La responsabilité extracontractuelle
Vous l’apprenez depuis la L1, elle réunit trois éléments (art. 1240 s., C. civ.) :
- Un fait générateur (faute, fait d’autrui, fait d’une chose, etc.) ;
- Un préjudice ;
- Un lien de causalité entre les 2.
Étape 2. Le fait générateur : fait personnel, d’autrui, des choses
Il peut être de différente nature selon le régime de responsabilité qui sera envisageable : fait personnel, fait de l’enfant, fait du préposé, fait des choses, accident de la circulation, produit défectueux, etc.
Pour chaque régime, il faudra prendre soin de bien détailler ses conditions, comme dans le corrigé du cas pratique ci-dessus.
Inutile de détailler tous les régimes s’il est évident qu’ils ne seront pas invoqués dans votre cas à résoudre.
Etape 3. Le lien de causalité
Parfois, il peut y avoir plusieurs régimes de responsabilité invocables à l’appui d’un seul et même dommage.
Pour déterminer le ou les responsables, il s’agira de s’intéresser au lien de causalité.
L’existence d’un lien de causalité : causalité adéquate ou équivalence des conditions
2 théories sont invocables :
- Équivalence des conditions → tous les faits qui ont concouru au dommage engagent la responsabilité de leurs auteurs
OU
- Causalité adéquate → seuls le ou les facteurs qui constituent la cause déterminante du dommage doivent être retenus.
Aucune des deux ne prime en jurisprudence.

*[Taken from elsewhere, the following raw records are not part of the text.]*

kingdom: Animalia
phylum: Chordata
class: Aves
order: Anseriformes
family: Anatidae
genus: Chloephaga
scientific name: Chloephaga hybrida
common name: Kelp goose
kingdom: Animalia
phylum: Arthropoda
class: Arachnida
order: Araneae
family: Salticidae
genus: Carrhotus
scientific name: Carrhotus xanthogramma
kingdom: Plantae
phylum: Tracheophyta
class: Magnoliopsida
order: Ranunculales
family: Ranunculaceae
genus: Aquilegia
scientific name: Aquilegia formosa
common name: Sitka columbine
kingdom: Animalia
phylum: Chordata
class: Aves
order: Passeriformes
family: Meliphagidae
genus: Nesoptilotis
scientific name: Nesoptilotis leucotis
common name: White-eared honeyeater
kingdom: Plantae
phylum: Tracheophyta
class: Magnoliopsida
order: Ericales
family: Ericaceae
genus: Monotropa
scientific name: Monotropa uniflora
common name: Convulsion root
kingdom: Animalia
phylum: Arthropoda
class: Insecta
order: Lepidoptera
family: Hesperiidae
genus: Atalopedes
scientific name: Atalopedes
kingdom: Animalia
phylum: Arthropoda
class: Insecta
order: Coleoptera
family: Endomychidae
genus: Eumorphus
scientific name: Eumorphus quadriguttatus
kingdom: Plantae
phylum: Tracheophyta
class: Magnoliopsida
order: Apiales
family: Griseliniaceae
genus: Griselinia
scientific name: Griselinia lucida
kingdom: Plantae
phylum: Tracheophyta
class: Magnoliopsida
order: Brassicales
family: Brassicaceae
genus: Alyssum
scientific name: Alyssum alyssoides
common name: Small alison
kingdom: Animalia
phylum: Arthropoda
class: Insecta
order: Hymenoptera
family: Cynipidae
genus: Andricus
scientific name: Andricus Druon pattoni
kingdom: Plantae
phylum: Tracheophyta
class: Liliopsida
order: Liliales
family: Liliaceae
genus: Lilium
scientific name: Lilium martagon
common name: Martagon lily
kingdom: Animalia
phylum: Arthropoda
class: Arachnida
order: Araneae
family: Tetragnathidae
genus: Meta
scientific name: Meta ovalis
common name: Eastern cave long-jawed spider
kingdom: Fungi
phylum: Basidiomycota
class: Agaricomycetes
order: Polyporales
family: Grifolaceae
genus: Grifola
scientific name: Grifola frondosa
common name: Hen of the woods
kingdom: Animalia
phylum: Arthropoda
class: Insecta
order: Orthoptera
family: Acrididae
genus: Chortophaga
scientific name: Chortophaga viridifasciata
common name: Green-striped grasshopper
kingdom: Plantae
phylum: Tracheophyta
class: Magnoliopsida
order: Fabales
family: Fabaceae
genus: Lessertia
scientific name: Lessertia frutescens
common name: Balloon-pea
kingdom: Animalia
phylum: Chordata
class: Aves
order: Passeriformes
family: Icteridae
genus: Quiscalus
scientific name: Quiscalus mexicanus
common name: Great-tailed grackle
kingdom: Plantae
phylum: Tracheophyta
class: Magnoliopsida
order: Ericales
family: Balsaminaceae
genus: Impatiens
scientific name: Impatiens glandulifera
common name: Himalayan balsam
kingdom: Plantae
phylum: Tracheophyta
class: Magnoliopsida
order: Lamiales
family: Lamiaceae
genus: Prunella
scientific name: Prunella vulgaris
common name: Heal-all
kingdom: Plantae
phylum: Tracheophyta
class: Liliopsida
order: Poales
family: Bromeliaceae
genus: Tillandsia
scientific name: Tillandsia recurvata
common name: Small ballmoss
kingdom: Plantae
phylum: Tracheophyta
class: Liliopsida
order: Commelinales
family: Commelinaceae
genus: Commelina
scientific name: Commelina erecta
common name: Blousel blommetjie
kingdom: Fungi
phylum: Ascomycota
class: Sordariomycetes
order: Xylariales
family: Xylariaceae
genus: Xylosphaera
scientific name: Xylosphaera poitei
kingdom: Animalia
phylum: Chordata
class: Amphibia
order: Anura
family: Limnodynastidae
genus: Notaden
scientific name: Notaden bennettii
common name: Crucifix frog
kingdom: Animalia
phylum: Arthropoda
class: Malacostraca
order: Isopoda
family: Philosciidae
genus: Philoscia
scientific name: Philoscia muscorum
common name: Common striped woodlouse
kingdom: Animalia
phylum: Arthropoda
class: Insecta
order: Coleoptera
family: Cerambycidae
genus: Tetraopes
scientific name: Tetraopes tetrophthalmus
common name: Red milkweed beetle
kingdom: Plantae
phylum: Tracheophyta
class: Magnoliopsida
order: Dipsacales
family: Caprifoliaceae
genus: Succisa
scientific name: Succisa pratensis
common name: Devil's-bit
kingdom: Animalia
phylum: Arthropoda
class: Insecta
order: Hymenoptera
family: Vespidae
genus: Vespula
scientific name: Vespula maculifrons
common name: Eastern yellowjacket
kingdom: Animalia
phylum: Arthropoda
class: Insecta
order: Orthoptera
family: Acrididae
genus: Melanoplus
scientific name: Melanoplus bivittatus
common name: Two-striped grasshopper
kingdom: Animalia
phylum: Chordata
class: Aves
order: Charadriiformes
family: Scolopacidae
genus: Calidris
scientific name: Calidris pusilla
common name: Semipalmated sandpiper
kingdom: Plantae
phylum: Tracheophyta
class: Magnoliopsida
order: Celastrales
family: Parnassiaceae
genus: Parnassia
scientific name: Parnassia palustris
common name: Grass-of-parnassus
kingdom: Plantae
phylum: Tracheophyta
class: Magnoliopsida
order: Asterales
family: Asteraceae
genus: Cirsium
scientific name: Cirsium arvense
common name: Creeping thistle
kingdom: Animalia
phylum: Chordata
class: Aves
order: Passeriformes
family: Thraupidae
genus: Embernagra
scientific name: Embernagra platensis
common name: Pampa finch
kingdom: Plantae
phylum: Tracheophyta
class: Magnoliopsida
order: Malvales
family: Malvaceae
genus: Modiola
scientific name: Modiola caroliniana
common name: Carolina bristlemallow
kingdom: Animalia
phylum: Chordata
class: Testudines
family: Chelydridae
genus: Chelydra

Les juges réalisent une appréciation in concreto.
Il sera de votre devoir de justifier les raisons pour lesquelles vous choisissez l’une plutôt que l’autre (favorisez toujours votre client pour lui donner le plus de chance d’être indemnisé).
La remise en cause du lien de causalité par une cause d’exonération : cause étrangère ou force majeure
Il faut s’intéresser aux possibles causes d’exonération qui permettent de faire tomber le lien de causalité :
- Absence de faute de l’auteur (uniquement fait personnel) ;
- Cause étrangère présentant les caractères de la force majeure (fait d’un tiers, faute de la victime) ;
- Force majeure (événement imprévisible, irrésistible et extérieur).
⚠️ Lorsque la responsabilité est de plein droit (cas du fait d’autrui et des choses), le responsable ne peut pas s’exonérer en démontrant qu’il n’a pas commis de faute.
Étape 4. La détermination des victimes et des préjudices
Après avoir établi la possibilité d’invoquer un régime de responsabilité, il faut déterminer qui va obtenir réparation de quoi, tout en vérifiant que les préjudices sont bel et bien indemnisables.
Les catégories de victimes : directes et indirectes
Il faut distinguer entre les victimes directes (immédiates) et les victimes indirectes (par ricochet).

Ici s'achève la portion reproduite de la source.